Мистер Ривенхол не любил младшего брата Эжени и обычно делал все возможное, чтобы избежать встречи с ним, но он был сражен великодушием мисс Рекстон, которая взялась за малоприятное (как он полагал) для себя дело, и тотчас, согласившись с ее предложением, выразил ей свою признательность. Она улыбнулась и сказала, что таким образом хочет угодить ему. Мистер Ривенхол был человеком, не склонным к изящным поступкам, но, услышав ее ответ, он поцеловал ей руку и заявил, что всегда знал, что на нее можно полностью положиться в любой затруднительной ситуации. Мисс Рекстон повторила ему то, что уже говорила леди Омберсли: она чрезвычайно сожалеет, что в столь трудное для всех Омберсли время обстоятельства заставили отложить свадьбу.

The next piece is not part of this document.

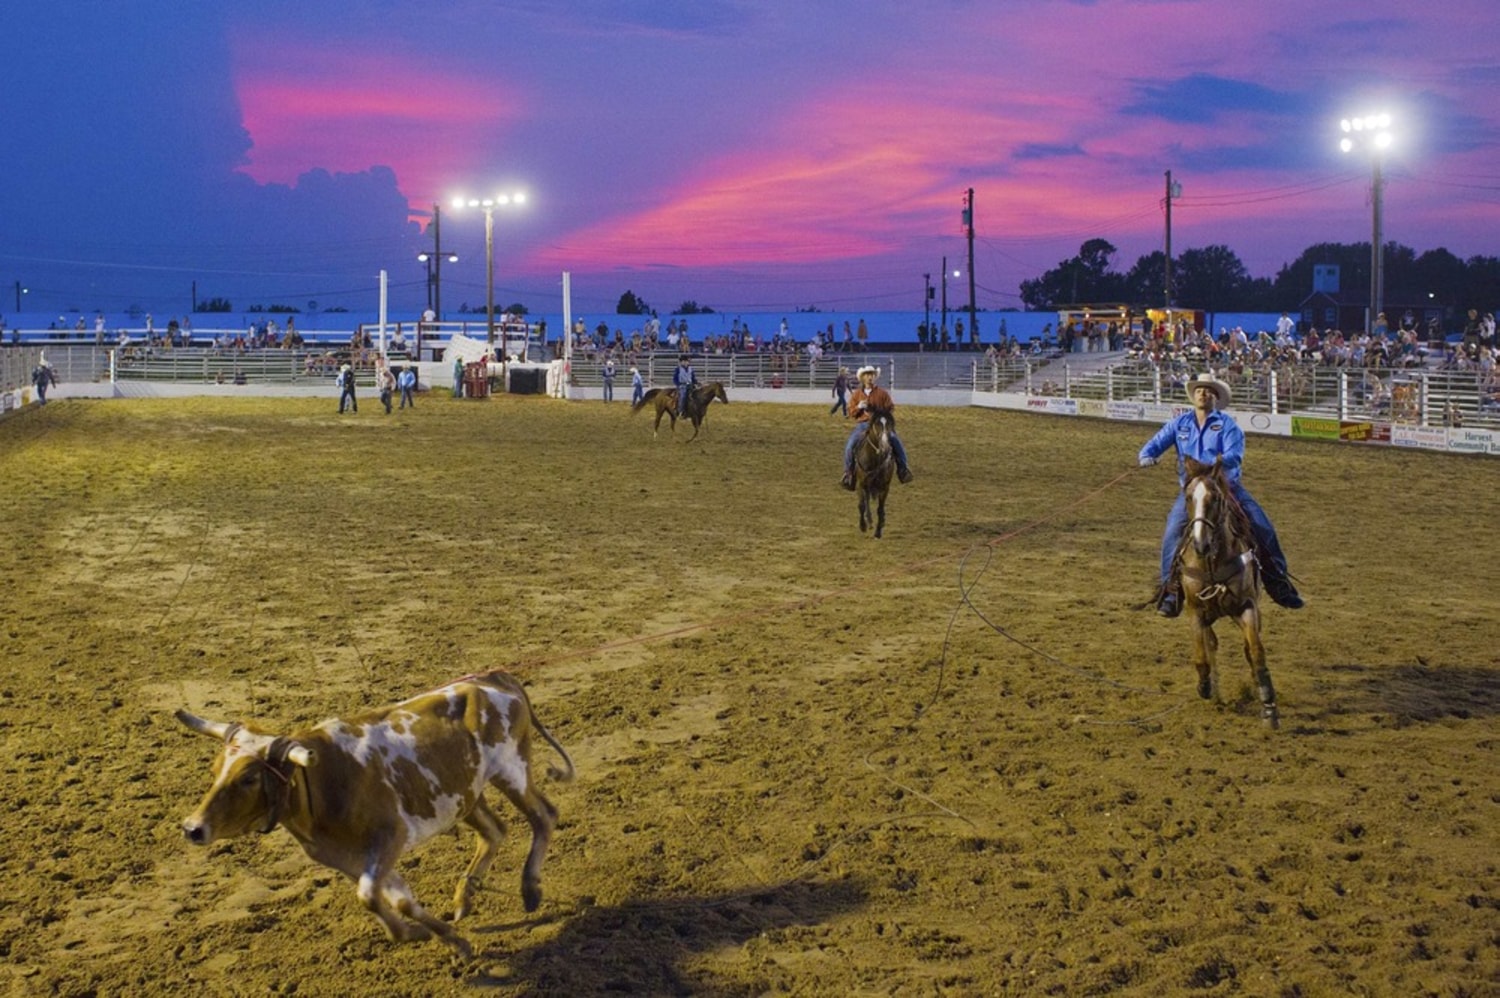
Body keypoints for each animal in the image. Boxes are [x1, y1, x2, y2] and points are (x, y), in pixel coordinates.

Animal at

Она предположила, что неважное здоровье дорогой леди Омберсли не позволяет той справиться с ситуацией так, как хотелось бы Чарльзу. Мягкосердечие сделало ее чересчур терпимой, а вызванная нездоровьем вялость заставляла закрывать глаза на некоторые недостатки, которые без труда могла бы исправить невестка. Мисс Рекстон призналась, что была несказанно удивлена, узнав, что леди Омберсли поддалась на уговоры своего брата — очень странного человека, как сказал ей папа, — и взяла на себя заботу о его дочери на неопределенное время. После этого она плавно перевела разговор на мисс Эддербери, без сомнения славную женщину, которой, однако, не хватало хорошего образования и которая, к сожалению, не способна справиться со своими благородными воспитанниками. Но здесь мисс Рекстон допустила ошибку. Мистер Ривенхол не позволял никому плохо отзываться об Эдди, которая направляла и его первые шаги; а что касается его дяди — замечание лорда Бринклоу вынудило его броситься на защиту чести своего родственника, сэра Гораса. Мистер Ривенхол счел нужным сообщить мисс Рекстон, что его дядю считают выдающимся человеком, настоящим гением в дипломатии.